Problem:
Show every line in the records below that contains the word "watch", matching case exactly.

Records for processing:
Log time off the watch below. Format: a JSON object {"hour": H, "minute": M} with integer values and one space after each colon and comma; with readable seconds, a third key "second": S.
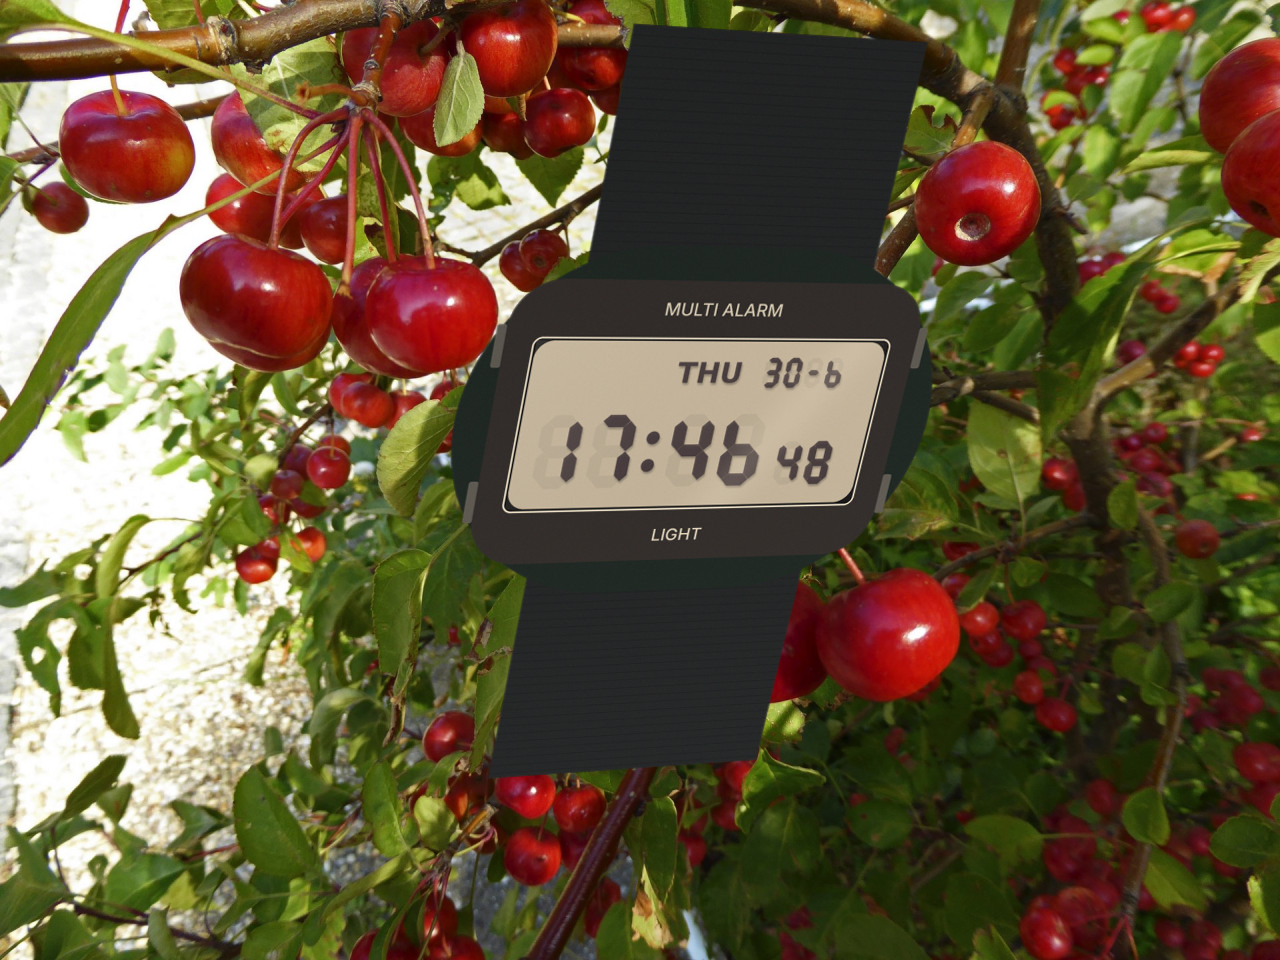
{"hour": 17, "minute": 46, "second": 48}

...

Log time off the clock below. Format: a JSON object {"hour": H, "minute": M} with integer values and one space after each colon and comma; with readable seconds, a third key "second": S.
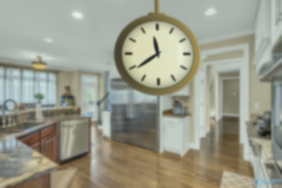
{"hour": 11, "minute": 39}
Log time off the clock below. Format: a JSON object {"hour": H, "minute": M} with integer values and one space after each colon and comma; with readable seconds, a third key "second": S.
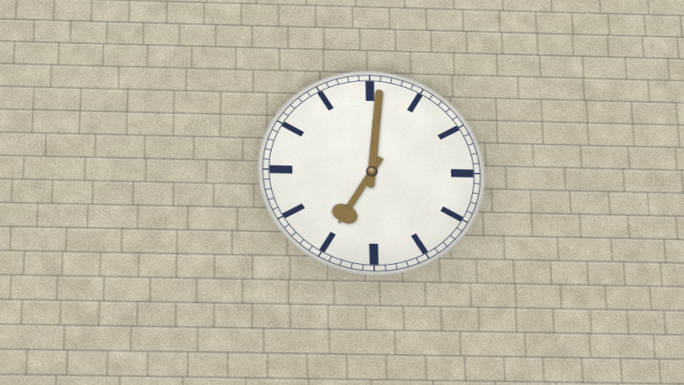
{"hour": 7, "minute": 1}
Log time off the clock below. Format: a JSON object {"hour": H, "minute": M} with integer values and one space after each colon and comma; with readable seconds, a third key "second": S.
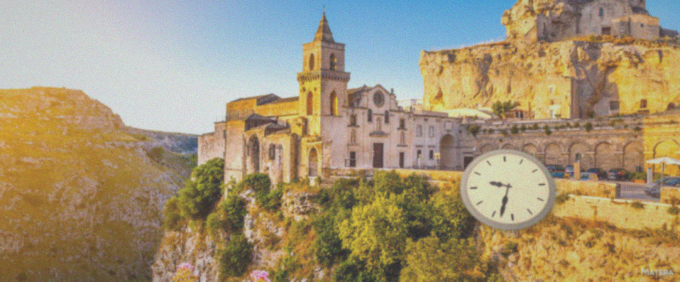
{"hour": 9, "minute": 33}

...

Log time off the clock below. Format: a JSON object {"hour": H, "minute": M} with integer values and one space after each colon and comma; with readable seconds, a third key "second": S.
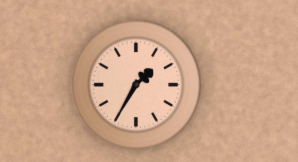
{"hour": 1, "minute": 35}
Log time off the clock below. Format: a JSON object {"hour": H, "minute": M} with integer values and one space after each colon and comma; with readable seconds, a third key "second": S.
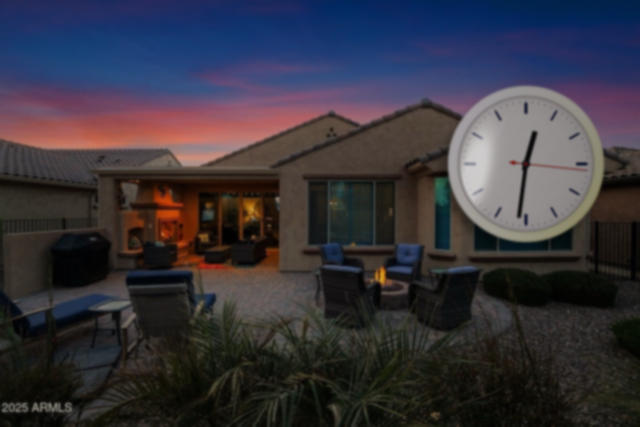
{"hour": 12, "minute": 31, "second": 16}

Reply to the exercise:
Log time off the watch below. Format: a JSON object {"hour": H, "minute": M} with integer values and one space after each colon and comma; with readable seconds, a third key "second": S.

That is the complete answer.